A Simple Model for the Response Time of Landforms, its Use in Unravelling the Effect of Time-varying Climate and Tectonics on Landforms, and its Use in Assessing the Role in Landform Response to These Time-varying Inputs of Co-evolving Landscape Properties Such as Soils and Vegetation
Friday, 19 December 2014
Unravelling the geomorphic effect of time-varying inputs into landscape evolution involves understanding the impact of numerous exogenic inputs (e.g. climate, tectonics) with different timescales on processes (e.g. vegetation growth) and geomorphic variables (e.g. topography, soils) that themselves have varying response times. If the geomorphology has long response times relative to the rate of time variation of the inputs then the geomorphology will likely respond to the statistics of the inputs, but if timescales of inputs are comparable to the response times then the deterministic details of the time-varying inputs may be important leading to co-evolution. As a first step to unravelling these interactions this paper shows that landforms have a spectrum of response times. This will be shown using a simple analytic model of landform response times that has been validated against a landform evolution model.

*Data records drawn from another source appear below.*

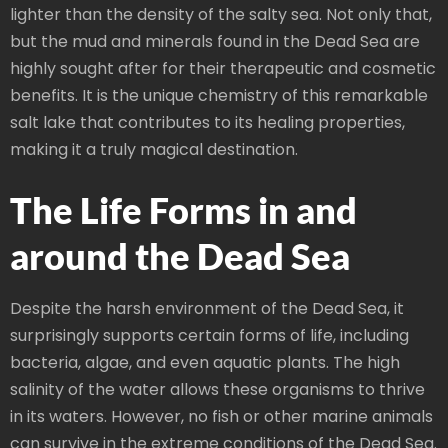
lighter than the density of the salty sea. Not only that,
but the mud and minerals found in the Dead Sea are
highly sought after for their therapeutic and cosmetic
benefits. It is the unique chemistry of this remarkable
salt lake that contributes to its healing properties,
making it a truly magical destination.
The Life Forms in and
around the Dead Sea
Despite the harsh environment of the Dead Sea, it
surprisingly supports certain forms of life, including
bacteria, algae, and even aquatic plants. The high
salinity of the water allows these organisms to thrive
in its waters. However, no fish or other marine animals
can survive in the extreme conditions of the Dead Sea.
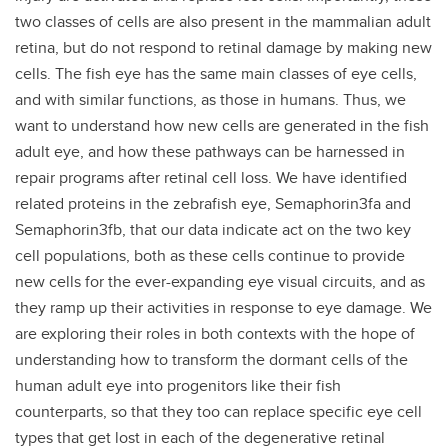
two classes of cells are also present in the mammalian adult
retina, but do not respond to retinal damage by making new
cells. The fish eye has the same main classes of eye cells,
and with similar functions, as those in humans. Thus, we
want to understand how new cells are generated in the fish
adult eye, and how these pathways can be harnessed in
repair programs after retinal cell loss. We have identified
related proteins in the zebrafish eye, Semaphorin3fa and
Semaphorin3fb, that our data indicate act on the two key
cell populations, both as these cells continue to provide
new cells for the ever-expanding eye visual circuits, and as
they ramp up their activities in response to eye damage. We
are exploring their roles in both contexts with the hope of
understanding how to transform the dormant cells of the
human adult eye into progenitors like their fish
counterparts, so that they too can replace specific eye cell
types that get lost in each of the degenerative retinal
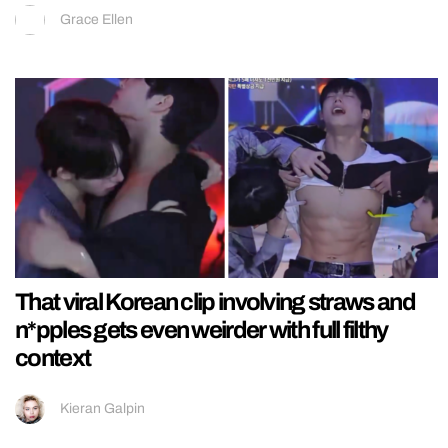
Grace Ellen
That viral Korean clip involving straws and
n*pples gets even weirder with full filthy
context
Kieran Galpin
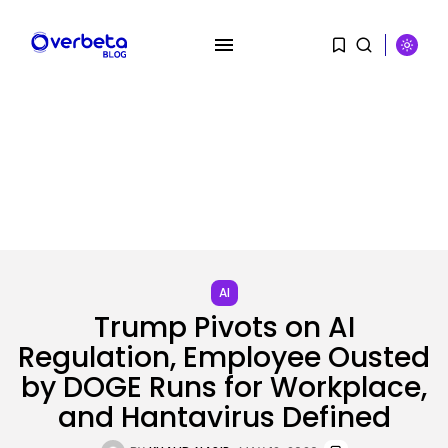
SEARCH
RECENT POSTS
SEO
I Helped Scale Google Adverts
To...
AI
BY
KHALID NASIR
AUGUST 7, 2026
Trump Pivots on AI
Regulation, Employee Ousted
Security
Hackers Stalked Me by Hijacking
by DOGE Runs for Workplace,
a...
and Hantavirus Defined
BY
KHALID NASIR
AUGUST 7, 2026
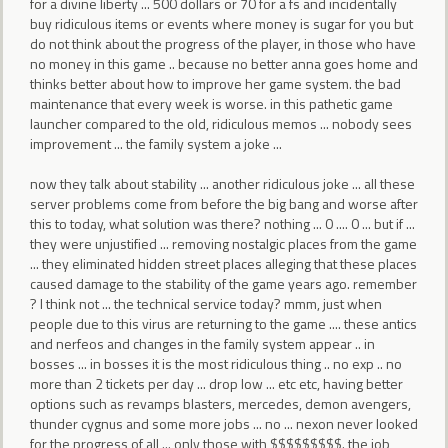
for a divine liberty ... 500 dollars or 70 for a fs and incidentally
buy ridiculous items or events where money is sugar for you but
do not think about the progress of the player, in those who have
no money in this game .. because no better anna goes home and
thinks better about how to improve her game system. the bad
maintenance that every week is worse. in this pathetic game
launcher compared to the old, ridiculous memos ... nobody sees
improvement ... the family system a joke ...
now they talk about stability ... another ridiculous joke ... all these
server problems come from before the big bang and worse after
this to today, what solution was there? nothing ... 0 .... 0 ... but if ...
they were unjustified ... removing nostalgic places from the game
... they eliminated hidden street places alleging that these places
caused damage to the stability of the game years ago. remember
? I think not ... the technical service today? mmm, just when
people due to this virus are returning to the game .... these antics
and nerfeos and changes in the family system appear .. in
bosses ... in bosses it is the most ridiculous thing .. no exp .. no
more than 2 tickets per day ... drop low ... etc etc, having better
options such as revamps blasters, mercedes, demon avengers,
thunder cygnus and some more jobs ... no ... nexon never looked
for the progress of all ... only those with $$$$$$$$$. the job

The analytic model shows that response time (1) varies within the catchment (thus generating a spectrum of response times), (2) the spatial distribution of the response rate (relative to the spatial mean) is easily predicted based on catchment elevation, (3) is a function of whether climate or tectonics is the time-varying exogenic input, and (4) is independent of whether erosion is transport- or detachment-limited and is a function only of the erosion rate (for catchments at or near the dynamic equilibrium with the mean of the exogenic input). The paper will show that the analytic response time model, while simple in conception, is also a potentially powerful tool for understanding the importance of the response times of other, potentially co-evolving, components of the landscape (e.g. soils and vegetation) in determining the trajectory of landscape evolution. A simple example of a hillslope with time-varying soils evolution (using a calibrated pedogenesis model) will be shown. This example will demonstrate how this analytic model can be used in both modelling and field studies to simplify the interpretation and modelling of the interacting components of landscape evolution.